Nurses regularly tackle clinical and operational challenges in innovative ways as they go about ensuring the best care for their patients. But, often the impact of their innovations are limited to the patients they care for directly. Not including nurses in enterprisewide innovation initiatives is a missed opportunity for hospitals and health systems, finds a new report from the BDO Center for Healthcare Excellence & Innovation and Penn Nursing, conducted by HealthLeaders Media.
“When many people think about nurses, they think about the caregiver role, but they don’t think very much about us as innovators, when in fact, we are master innovators. We are problem solvers [and] solution builders,” says Antonia M. Villarruel, PhD, R.N., dean, Penn Nursing.

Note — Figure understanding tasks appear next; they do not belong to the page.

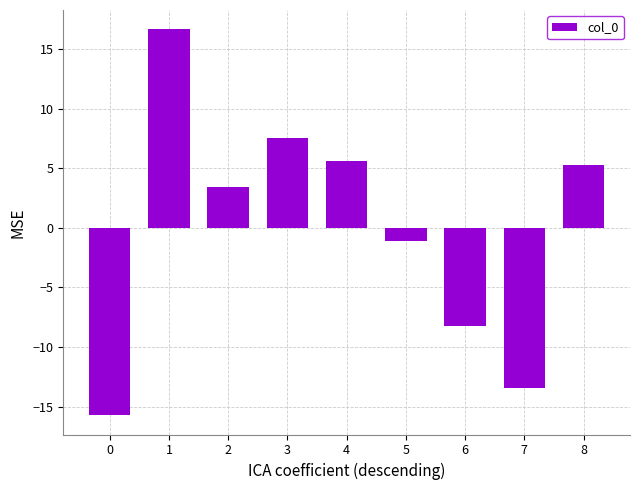

What is the difference between the values at 8 and 1?

11.4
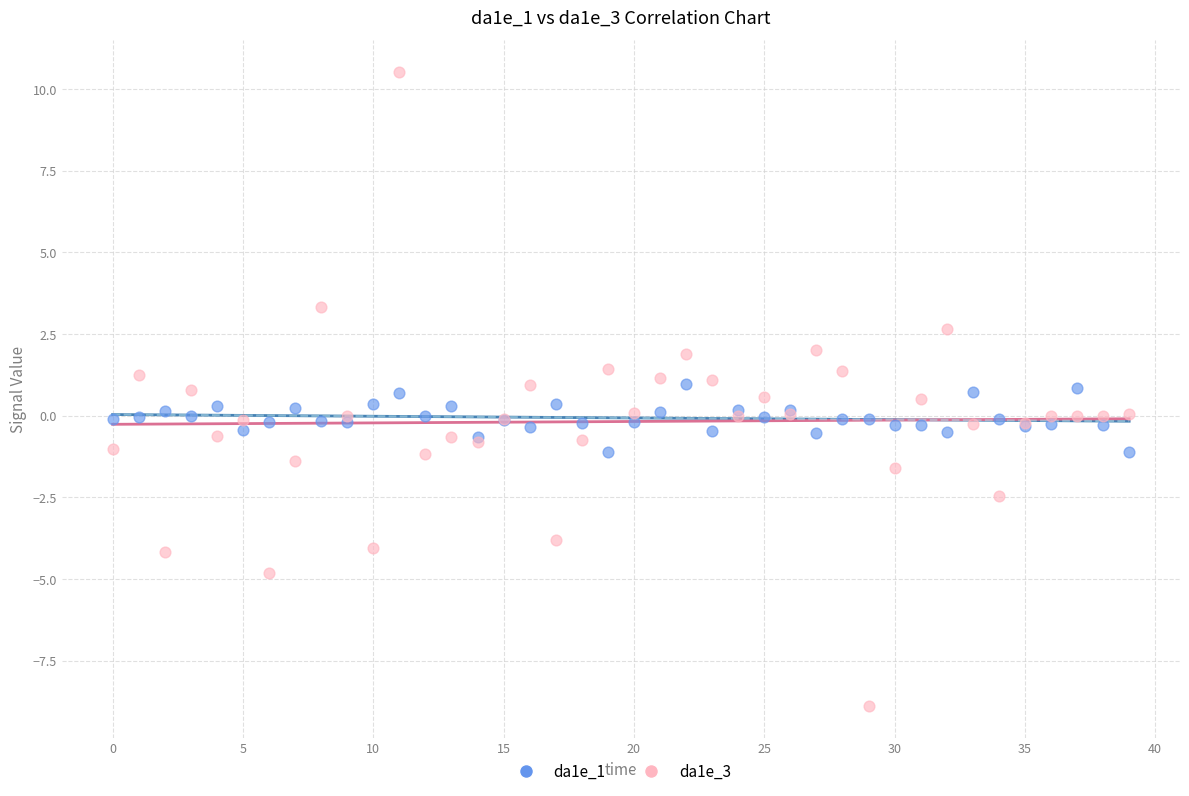

Which series reaches the maximum Y coordinate?

da1e_3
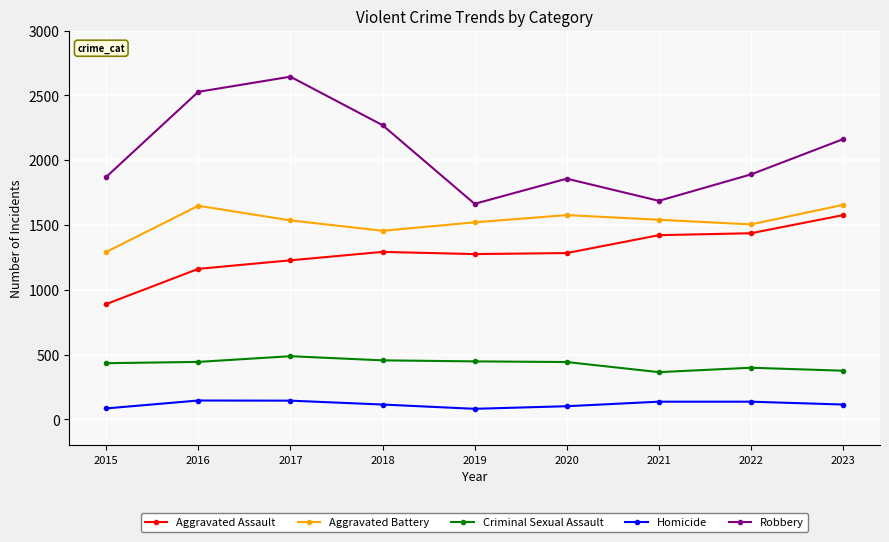

Where is the first local minimum for Robbery?

2019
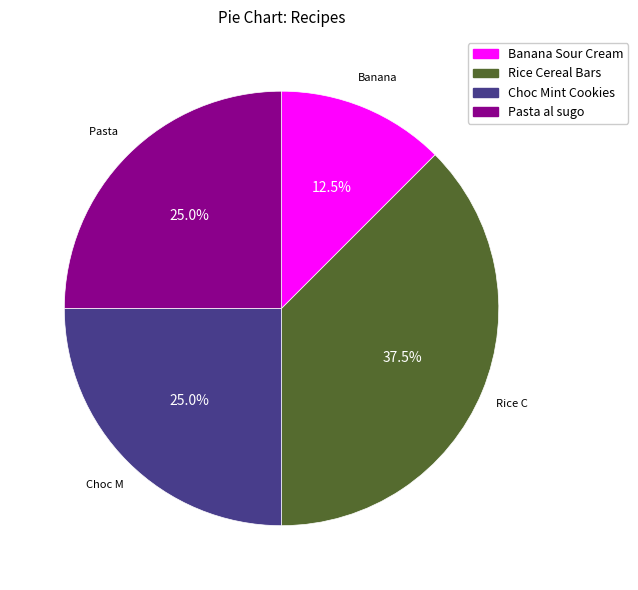

How many slices are in this pie chart?

4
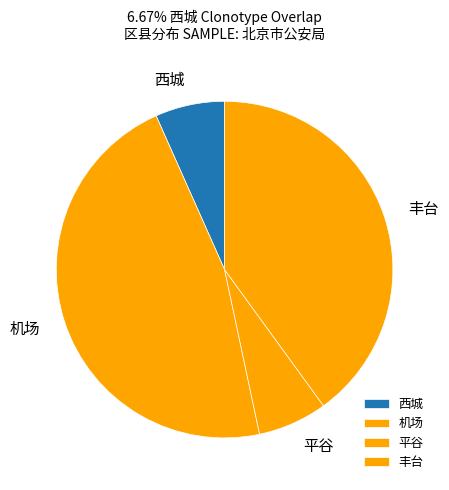

Combined, do 平谷 and 西城 account for over 50%?

No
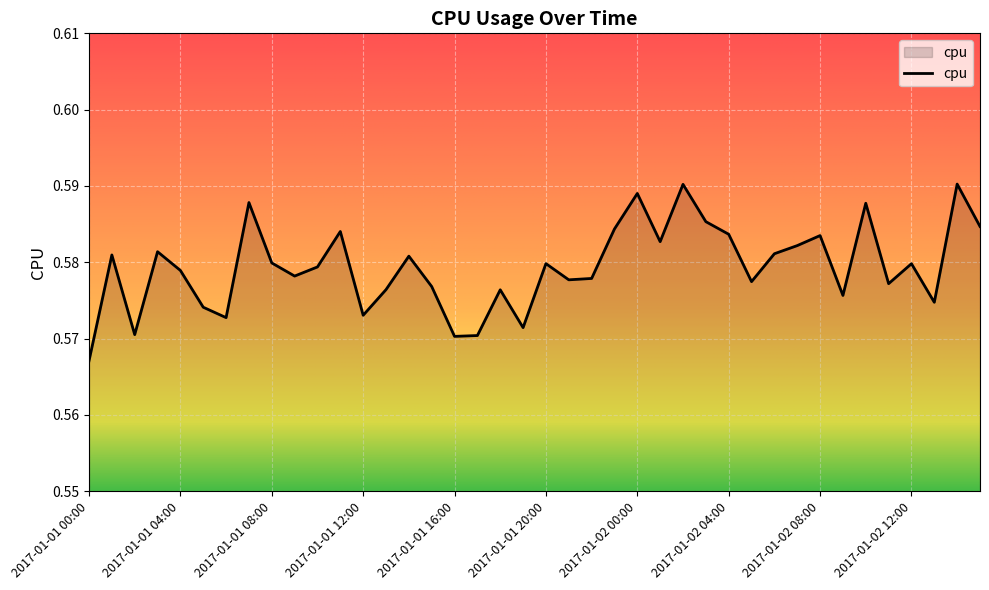

Reading left to right, list all the values displayed in this chart.

0.6	0.6	0.6	0.6	0.6	0.6	0.6	0.6	0.6	0.6	0.6	0.6	0.6	0.6	0.6	0.6	0.6	0.6	0.6	0.6	0.6	0.6	0.6	0.6	0.6	0.6	0.6	0.6	0.6	0.6	0.6	0.6	0.6	0.6	0.6	0.6	0.6	0.6	0.6	0.6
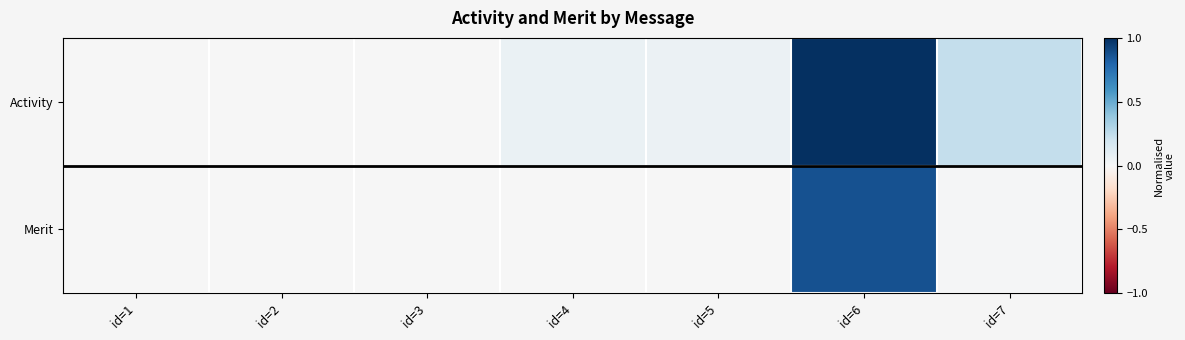

Rank the series by their average value, from lowest to highest.

Merit, Activity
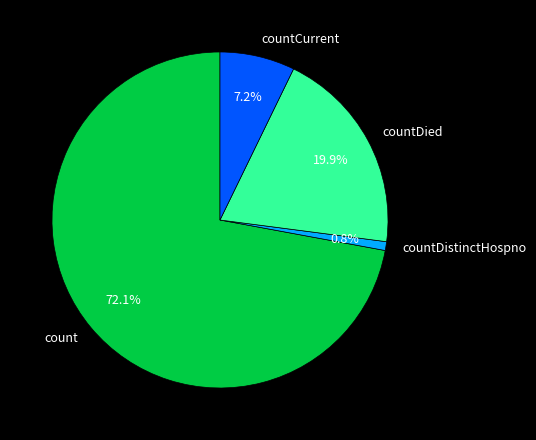

Rank the categories by value from highest to lowest.

count, countDied, countCurrent, countDistinctHospno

Nurses are well suited to lead innovation efforts around some of the areas most ripe for innovation, including care coordination, management of chronic disease and population health. Further, nurses are critical to the successful uptake and adoption of new interventions and technologies. “No matter how promising a new health technology, regulatory update or organizational process might seem, if the nurses within a health organization or business do not find it practical or valuable in the day-to-day patient setting, it will die on the vine,” says David Friend, M.D., chief transformation officer of BDO’s Center for Healthcare Excellence & Innovation.
The report shares four ways health care organizations can integrate nurses more fully into innovation activities:
- Remove barriers that discourage nurses from practicing to their full scope.
- Teach and support rigorous approaches to nursing innovation, including human-centered design and entrepreneurship skills. Doing so will help nurses see themselves as innovators.
- Create organizational structures and incentives for interdisciplinary innovation teams.>/li>
- Elevate at least one nursing leader to the C-suite of every clinical and broader health business.